Sur ces assises (!), les deux hommes auront pourtant construit de solides liens de respect et de confiance mutuelle. C'était inattendu. Reagan, on le sait, voyait l'URSS comme l'«empire du mal». Et, autour de lui (sauf pour ce qui est du secrétaire d'État George Shultz, qui lui conseillait une politique de la main tendue), on fut étonné de voir le président ravaler sa rhétorique guerrière... Bref, ce rapprochement devait notamment conduire en 1987 au Traité sur les forces nucléaires à portée intermédiaire éliminant 2700 ogives en sol européen, un point tournant de la guerre froide.

Depuis, Gorbatchev dit volontiers que rien de cela n'aurait pu se produire avec, à la Maison-Blanche, tout autre homme que Ronald Reagan, qu'il a encore généreusement loué, hier. (Il a été plus circonspect en commentant le «règne», que l'on sait appelé à se prolonger, de son concitoyen Vladimir Poutine...)

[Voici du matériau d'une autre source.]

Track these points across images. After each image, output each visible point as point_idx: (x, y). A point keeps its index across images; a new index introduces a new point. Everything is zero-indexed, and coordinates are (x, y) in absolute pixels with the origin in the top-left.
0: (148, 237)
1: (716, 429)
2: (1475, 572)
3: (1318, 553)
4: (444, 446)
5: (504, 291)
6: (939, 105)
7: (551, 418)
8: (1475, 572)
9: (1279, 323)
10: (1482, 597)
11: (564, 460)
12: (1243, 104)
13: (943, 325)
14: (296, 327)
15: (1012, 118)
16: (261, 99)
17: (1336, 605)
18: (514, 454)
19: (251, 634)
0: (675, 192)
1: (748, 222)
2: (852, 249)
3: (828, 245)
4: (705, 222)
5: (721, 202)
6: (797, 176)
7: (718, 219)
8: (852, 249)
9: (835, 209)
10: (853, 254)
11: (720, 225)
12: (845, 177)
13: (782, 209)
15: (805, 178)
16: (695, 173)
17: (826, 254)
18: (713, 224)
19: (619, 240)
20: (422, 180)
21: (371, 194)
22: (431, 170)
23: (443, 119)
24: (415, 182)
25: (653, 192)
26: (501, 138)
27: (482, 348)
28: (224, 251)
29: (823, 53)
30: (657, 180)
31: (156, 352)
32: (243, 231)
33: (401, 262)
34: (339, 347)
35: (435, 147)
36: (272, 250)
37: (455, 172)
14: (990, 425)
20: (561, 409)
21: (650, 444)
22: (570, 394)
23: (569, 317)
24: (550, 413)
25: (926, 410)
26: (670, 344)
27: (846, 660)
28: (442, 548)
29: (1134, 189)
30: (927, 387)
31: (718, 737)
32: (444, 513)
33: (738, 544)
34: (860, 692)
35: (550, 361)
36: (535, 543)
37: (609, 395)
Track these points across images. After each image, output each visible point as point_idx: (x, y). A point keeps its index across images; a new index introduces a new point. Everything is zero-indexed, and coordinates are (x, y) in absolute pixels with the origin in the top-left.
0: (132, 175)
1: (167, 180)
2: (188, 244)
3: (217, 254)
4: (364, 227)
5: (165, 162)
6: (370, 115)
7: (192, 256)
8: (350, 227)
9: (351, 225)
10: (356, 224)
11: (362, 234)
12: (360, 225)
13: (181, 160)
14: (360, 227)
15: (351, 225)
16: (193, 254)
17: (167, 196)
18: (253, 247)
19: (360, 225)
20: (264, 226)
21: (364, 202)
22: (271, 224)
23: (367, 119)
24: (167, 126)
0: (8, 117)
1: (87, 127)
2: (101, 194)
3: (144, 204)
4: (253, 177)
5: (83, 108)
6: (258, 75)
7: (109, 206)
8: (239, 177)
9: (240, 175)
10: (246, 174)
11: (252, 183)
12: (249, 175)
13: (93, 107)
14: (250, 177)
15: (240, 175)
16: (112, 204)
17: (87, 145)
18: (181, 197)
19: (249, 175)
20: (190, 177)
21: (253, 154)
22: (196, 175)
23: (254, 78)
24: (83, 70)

Certes, l'entreprise de dénucléarisation initiée par le tandem Gorbatchev-Reagan ne s'est pas poursuivie de la façon la plus heureuse. Davantage d'États ont aujourd'hui «la» bombe; au moins un autre - l'Iran - travaille activement à l'acquérir; plusieurs auront les moyens de le faire le jour où ils le voudront. En fait, l'éradication de l'atome militaire est presque devenue une utopie.

Presque.

Car il peut arriver qu'un homme soit capable de changer le cours de l'Histoire, Mikhaïl Sergueïevitch Gorbatchev vit encore pour en témoigner.